A proposito di mooc, Toile de l’éducation dell’11 dicembre suggerisce di leggere quel che con molto equilibrio scrive nel suo blog Christophe Pérales, presidente dell’associazione dei bibliotecari francesi. La febbre dei mooc dilaga nel mondo, specie nelle università. Si moltiplicano le piattaforme che offrono corsi gratuiti in rete. A Coursera, Nettuno, France Université si sono aggiunte edX, Udacity, Océan, lanciato in novembre da sei università francesi, canadesi, belghe e svizzere, e si è aggiunta da quest’anno Iversity. All’acronimo mooc, massive on line open courses, i francofoni vogliono affiancare flot, formations en ligne ouvertes à tous, oppure cloms, cours en ligne ouverts et massifs.
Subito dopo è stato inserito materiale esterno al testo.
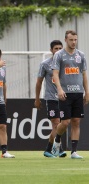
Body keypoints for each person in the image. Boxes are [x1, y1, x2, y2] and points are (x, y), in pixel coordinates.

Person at [51, 30, 89, 159]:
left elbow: (84, 74)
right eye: (71, 40)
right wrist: (60, 89)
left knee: (76, 121)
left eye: (75, 40)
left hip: (78, 93)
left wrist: (87, 92)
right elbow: (55, 74)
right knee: (65, 122)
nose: (74, 42)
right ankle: (57, 140)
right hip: (65, 93)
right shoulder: (59, 55)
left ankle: (73, 152)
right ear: (66, 40)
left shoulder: (81, 55)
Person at [34, 40, 66, 158]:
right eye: (55, 48)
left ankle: (49, 149)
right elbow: (39, 82)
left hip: (64, 98)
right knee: (56, 124)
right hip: (51, 98)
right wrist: (37, 99)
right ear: (51, 50)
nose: (58, 51)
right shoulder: (45, 64)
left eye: (60, 48)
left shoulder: (66, 63)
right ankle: (59, 149)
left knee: (63, 124)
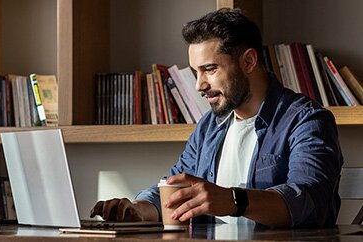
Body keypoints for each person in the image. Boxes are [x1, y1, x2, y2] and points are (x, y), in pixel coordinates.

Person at [90, 8, 343, 228]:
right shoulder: (209, 127)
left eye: (209, 69)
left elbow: (310, 200)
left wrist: (233, 200)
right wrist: (139, 208)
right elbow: (176, 186)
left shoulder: (306, 120)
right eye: (195, 72)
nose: (200, 85)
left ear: (249, 61)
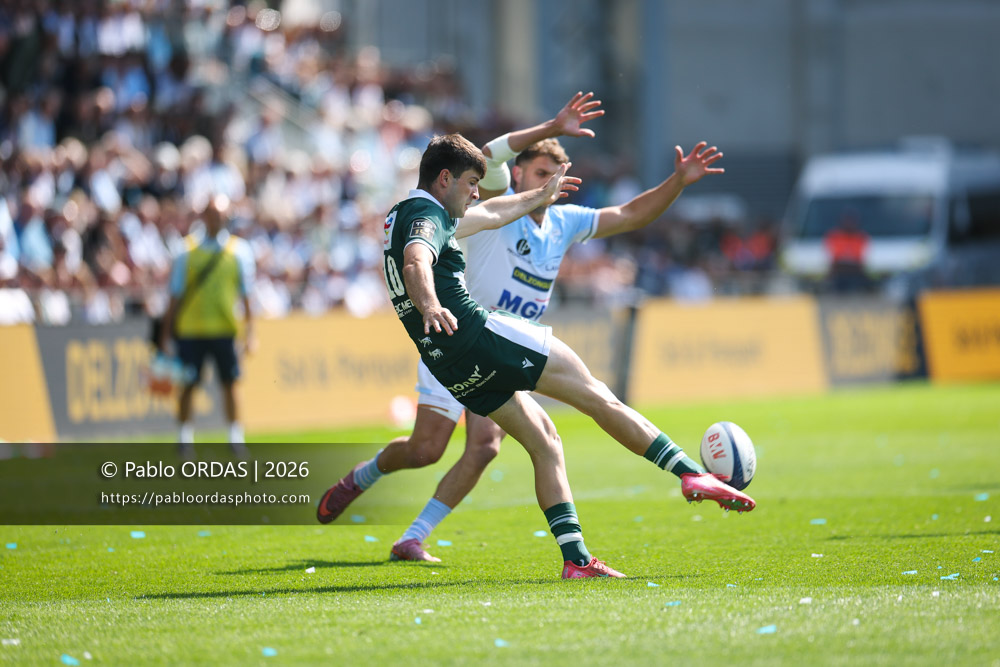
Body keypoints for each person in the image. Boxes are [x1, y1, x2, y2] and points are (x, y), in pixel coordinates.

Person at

Si teorizza la diversità tra x‑moocs (video delle lezioni frontali di un docente) e c-moocs (che mettono in connessione gli studenti in una classe virtuale). Si scontrano gli entusiasti e i contrari. A Pérales potenzialità e fascino paiono indubbi. Ma lo strumento resterà sottoutilizzato se non servirà a favorire le classi “ribaltate”: una didattica che, come già avveniva negli Stati Uniti e nell’Europa del nord, impieghi il tempo non nelle lezioni frontali (che per chi studia sono accessibili in ogni momento in rete), ma nel mettere a frutto lo studio già avvenuto, discutendo, integrando, isolando nodi insoluti, lavorando collaborativamente. Un sogno per la Francia (e non solo). Pérales conclude

à la Wittgenstein: non guardiamo allo strumento, guardiamo all’uso che sapremo farne.